January 18, 2017

Camera Calibration - From 3D World to Image

Understanding the mathematics behind camera calibration and how 3D world points are transformed into 2D images

This article was originally published at drstarry.github.io.

Introduction

Have you ever thought about how we capture the beautiful world? At least for me, it's quite mysteries. From a modern camera point of view, it transforms a point from a random world coordinate to camera frame coordinates, then to a 2D image with a certain pixel structure.

In this article, I'm going to talk about how these two transformations work mathematically.

Basic

As the following image shows, is the basic projection model, which adopts the pinhole model as an approximation.

Camera System source

Notations:

COP refers to center of projection, also called optical center in the camera, which is the origin of our camera coordinate system.
PP is the image plane in the camera frame.
f refers to focal length, the distance between COP to image plan (is d in the image above)
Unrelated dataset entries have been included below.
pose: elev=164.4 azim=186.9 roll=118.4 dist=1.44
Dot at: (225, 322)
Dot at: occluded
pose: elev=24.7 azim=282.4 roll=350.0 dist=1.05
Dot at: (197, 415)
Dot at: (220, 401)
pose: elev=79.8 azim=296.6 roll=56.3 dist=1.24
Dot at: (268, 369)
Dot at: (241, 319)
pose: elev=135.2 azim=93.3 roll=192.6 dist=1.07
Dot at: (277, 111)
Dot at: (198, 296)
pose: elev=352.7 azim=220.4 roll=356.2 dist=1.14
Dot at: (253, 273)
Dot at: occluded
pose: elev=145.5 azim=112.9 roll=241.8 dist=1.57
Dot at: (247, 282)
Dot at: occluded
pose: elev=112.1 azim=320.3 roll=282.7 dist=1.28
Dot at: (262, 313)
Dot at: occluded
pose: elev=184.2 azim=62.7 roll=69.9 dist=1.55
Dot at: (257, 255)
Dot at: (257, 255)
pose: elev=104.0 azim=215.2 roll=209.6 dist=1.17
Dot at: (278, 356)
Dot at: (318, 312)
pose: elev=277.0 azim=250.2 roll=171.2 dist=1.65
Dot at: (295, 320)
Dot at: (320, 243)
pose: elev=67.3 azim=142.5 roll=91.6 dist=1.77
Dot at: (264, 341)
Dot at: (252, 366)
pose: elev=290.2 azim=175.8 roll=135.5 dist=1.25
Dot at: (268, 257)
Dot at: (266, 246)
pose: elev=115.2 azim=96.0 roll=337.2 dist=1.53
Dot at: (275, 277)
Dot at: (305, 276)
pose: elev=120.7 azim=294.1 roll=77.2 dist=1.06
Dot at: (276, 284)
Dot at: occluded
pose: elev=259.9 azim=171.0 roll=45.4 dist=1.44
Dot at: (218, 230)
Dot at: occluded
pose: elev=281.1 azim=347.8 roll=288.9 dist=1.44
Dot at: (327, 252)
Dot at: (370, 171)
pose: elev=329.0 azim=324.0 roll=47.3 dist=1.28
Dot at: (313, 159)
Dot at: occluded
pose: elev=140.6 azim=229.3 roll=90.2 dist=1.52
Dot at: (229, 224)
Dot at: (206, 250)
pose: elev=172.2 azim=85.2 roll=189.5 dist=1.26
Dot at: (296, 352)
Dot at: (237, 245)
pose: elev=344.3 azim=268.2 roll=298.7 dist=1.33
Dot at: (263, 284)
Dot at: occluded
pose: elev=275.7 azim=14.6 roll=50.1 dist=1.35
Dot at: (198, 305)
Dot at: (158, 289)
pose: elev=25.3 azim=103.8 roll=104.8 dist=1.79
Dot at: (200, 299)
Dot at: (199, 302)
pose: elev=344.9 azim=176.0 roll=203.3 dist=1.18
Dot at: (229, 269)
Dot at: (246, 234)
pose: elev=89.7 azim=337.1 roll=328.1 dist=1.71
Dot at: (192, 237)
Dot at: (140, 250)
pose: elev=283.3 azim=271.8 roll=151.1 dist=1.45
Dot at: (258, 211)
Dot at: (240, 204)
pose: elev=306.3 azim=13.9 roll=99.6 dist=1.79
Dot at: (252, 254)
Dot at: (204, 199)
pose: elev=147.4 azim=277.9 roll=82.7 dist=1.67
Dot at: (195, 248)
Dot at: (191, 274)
In this representation, we put the image plane in front of the camera coordinate system, to avoid mathematically flipping the image. As a result, we have x pointing right, y pointing up and z pointing inwards.

Now we can project a point $(x, y, z)$ in the world to image plane $(-dx/z, -dy/z, -d)$ , derived from similar triangles. The location on the image is just $(x', y') = (-dx/z, -dy/z)$ by throwing out the z value.

Degree of Freedom

Mathematically, degrees of freedom is the number of dimensions of the domain of a random vector, or essentially the number of "free" components (how many components need to be known before the vector is fully determined).

We will use this term as DoF in the following transformation to measure each step.

Homogeneous Coordinates

Note that the operation by converting the location to $(x', y')$ is actually not a linear transformation because division by a non-constant z is non-linear. For each point, z is an independent value thus the transformation will be done case by case. To fix this issue we introduce a new coordinate as follows:

$(x, y, z) \rightarrow \begin{bmatrix} x \\ y \\ z \\ 1 \end{bmatrix}$

The 1 we added is called a homogenous component of the vector, later we could also use other values.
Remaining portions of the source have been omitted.